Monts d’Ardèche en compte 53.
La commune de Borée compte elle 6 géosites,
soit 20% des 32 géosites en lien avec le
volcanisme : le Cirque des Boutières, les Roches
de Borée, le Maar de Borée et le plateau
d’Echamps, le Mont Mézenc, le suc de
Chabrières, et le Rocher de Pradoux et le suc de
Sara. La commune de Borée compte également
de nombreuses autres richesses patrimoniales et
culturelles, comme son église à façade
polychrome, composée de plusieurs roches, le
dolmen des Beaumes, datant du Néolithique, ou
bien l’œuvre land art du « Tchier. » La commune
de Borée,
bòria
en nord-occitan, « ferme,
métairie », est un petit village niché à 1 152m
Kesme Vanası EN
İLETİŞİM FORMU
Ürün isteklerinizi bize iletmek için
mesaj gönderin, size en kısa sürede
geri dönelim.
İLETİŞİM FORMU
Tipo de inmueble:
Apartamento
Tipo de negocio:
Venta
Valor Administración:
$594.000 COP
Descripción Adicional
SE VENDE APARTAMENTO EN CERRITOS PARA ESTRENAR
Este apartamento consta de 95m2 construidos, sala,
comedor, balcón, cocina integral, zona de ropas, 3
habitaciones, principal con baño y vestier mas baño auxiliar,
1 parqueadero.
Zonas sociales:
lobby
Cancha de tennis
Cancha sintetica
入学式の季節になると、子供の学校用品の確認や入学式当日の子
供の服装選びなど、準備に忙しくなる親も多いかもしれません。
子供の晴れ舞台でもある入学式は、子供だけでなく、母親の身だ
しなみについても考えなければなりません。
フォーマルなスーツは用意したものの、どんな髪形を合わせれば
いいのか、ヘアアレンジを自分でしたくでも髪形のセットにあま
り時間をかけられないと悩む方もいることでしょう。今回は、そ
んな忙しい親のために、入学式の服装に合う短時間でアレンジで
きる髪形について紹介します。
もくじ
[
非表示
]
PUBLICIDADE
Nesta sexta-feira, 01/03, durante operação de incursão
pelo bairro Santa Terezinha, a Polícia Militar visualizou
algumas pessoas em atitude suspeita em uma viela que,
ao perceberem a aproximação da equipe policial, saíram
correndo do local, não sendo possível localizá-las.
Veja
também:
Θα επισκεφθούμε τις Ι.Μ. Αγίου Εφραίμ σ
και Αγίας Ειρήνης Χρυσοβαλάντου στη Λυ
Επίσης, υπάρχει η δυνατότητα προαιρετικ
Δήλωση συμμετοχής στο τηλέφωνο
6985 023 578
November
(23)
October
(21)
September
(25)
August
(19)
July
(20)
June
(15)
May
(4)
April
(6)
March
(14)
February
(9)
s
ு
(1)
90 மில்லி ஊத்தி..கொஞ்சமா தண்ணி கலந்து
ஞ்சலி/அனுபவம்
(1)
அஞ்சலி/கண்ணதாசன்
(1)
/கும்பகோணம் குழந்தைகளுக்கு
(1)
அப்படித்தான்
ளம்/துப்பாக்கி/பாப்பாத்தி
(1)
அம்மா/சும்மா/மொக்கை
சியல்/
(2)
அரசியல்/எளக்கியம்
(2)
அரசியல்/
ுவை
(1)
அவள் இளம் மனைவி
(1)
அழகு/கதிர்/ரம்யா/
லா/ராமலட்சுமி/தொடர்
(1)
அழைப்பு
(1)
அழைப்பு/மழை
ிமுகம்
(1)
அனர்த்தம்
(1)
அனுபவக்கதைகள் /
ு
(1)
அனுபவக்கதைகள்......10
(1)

# [INSTRUCTION]
Restate the data verbatim through the "d’Echamps, le Mont Mézenc, le suc de" line.

# [RESULT]
Monts d’Ardèche en compte 53.
La commune de Borée compte elle 6 géosites,
soit 20% des 32 géosites en lien avec le
volcanisme : le Cirque des Boutières, les Roches
de Borée, le Maar de Borée et le plateau
d’Echamps, le Mont Mézenc, le suc de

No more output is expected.